I'm working with a team that has an online application (a REST api) and they are currently not using fallbacks. As far as I can tell, they don't have plans to retry requests at a later time either. They just want to "fire and forget" the request, so they are catching and logging exceptions thrown by HystrixCommand objects.

I've been following your improvements on the wiki's flowchart for Hystrix and found it very useful for understanding how everything works. However when I tried to follow through for this property setting (disabled fallback) , I wasn't quite sure how to proceed. url > https://raw.githubusercontent.com/wiki/Netflix/Hystrix/images/hystrix-command-flow-chart.png

Could we add this to the wiki somewhere? I really like what you've been doing with your docs.

mattrjacobs commented 9 years ago

I'm not quite clear on what you're asking. Could you be more specific?

infomaven commented 9 years ago

I am looking to understand better how Hystrix works and behaves when fallback is NOT enabled.

DavidMGross commented 9 years ago

I've added a bit more detail here: https://github.com/Netflix/Hystrix/wiki/How-it-Works#flow8

Does that adequately explain things or are there more aspects that need to be covered?

On Sun, Mar 8, 2015 at 12:20 AM, Nadine Whitfield notifications@github.com wrote:

I am looking to understand better how Hystrix works and behaves when fallback is NOT enabled.

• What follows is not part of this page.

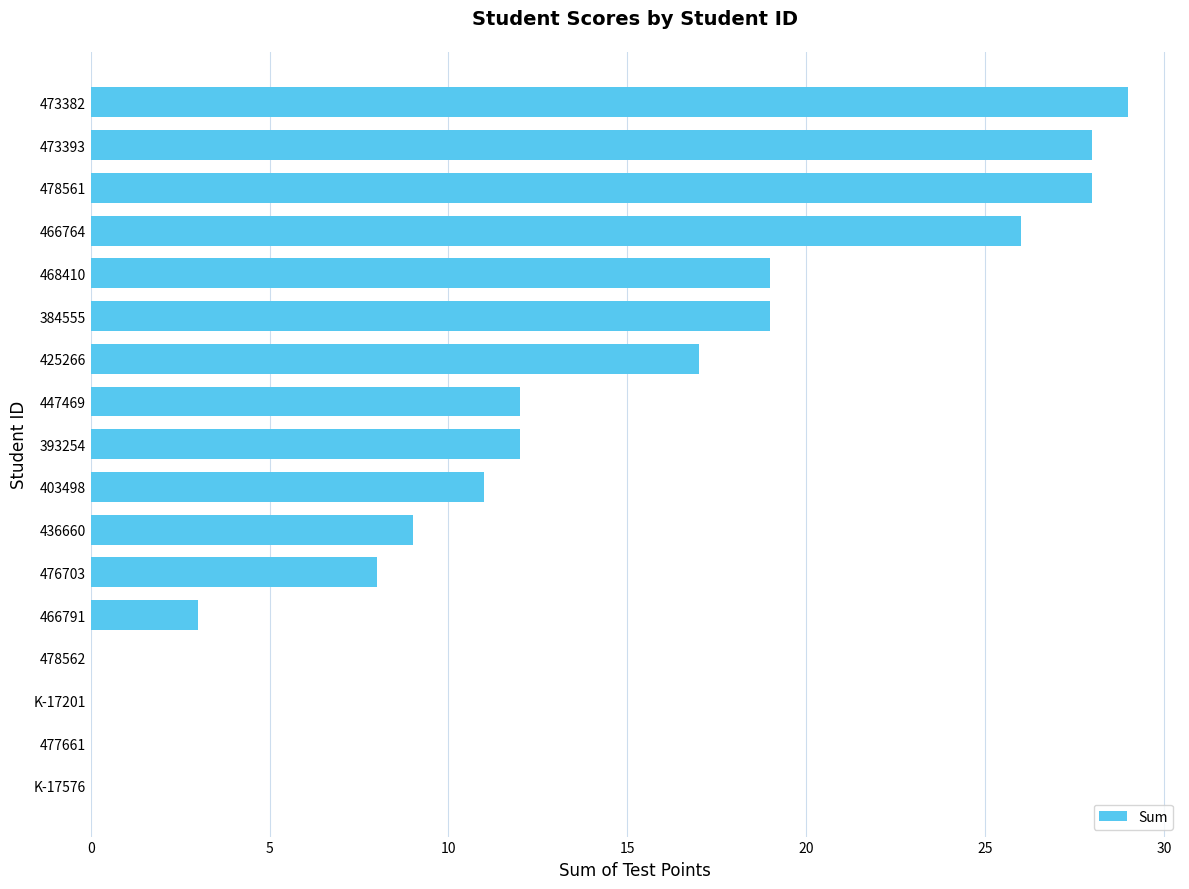

Between 447469 and 466764, which is larger?

466764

— Reply to this email directly or view it on GitHub https://github.com/Netflix/Hystrix/issues/699#issuecomment-77738579.

David M. Gross PLP Consulting

infomaven commented 9 years ago

Hi, apologies for not getting back to you sooner.

Yes, this does help explain things. One more thing that might be useful is to give a few brief examples or use cases where it might be appropriate to not define a fallback.

So, if I am using .execute() for my Hystrix Command, and it throws an exception because there was no fallback defined, would that exception impact my Hystrix stats and circuit breaker status in the normal way, or would it just exit immediately?

mattrjacobs commented 9 years ago

Here are 2 examples of cases where not defining a fallback is appropriate:

1) A write. If you've got a HystrixCommand<Void> that does a write (over HTTP/DB/Cache etc), then the only reasonable fallback, given the type signature, is return null. That relays 0 info, so the caller doesn't know if the write succeeded/failed, which is bad.

Note that a better design in this case would be to use a HystrixCommand<Boolean>. In the run() method, don't catch an Exception. Just return true after the write completes. Return false in the fallback. That way, the caller gets notified about a write failure and can update it's knowledge/state accordingly.

2) Batch systems/offline compute: When filling up a cache/generating a report/doing any sort of offline computation, it's usually more appropriate to retry on failure than to accept a silently-degraded response.

When you call execute() on a command without fallback, then that manifests to the caller as an Exception. It does update all of the usual Hystrix state, and circuit-breaker state/metrics are updated accordingly.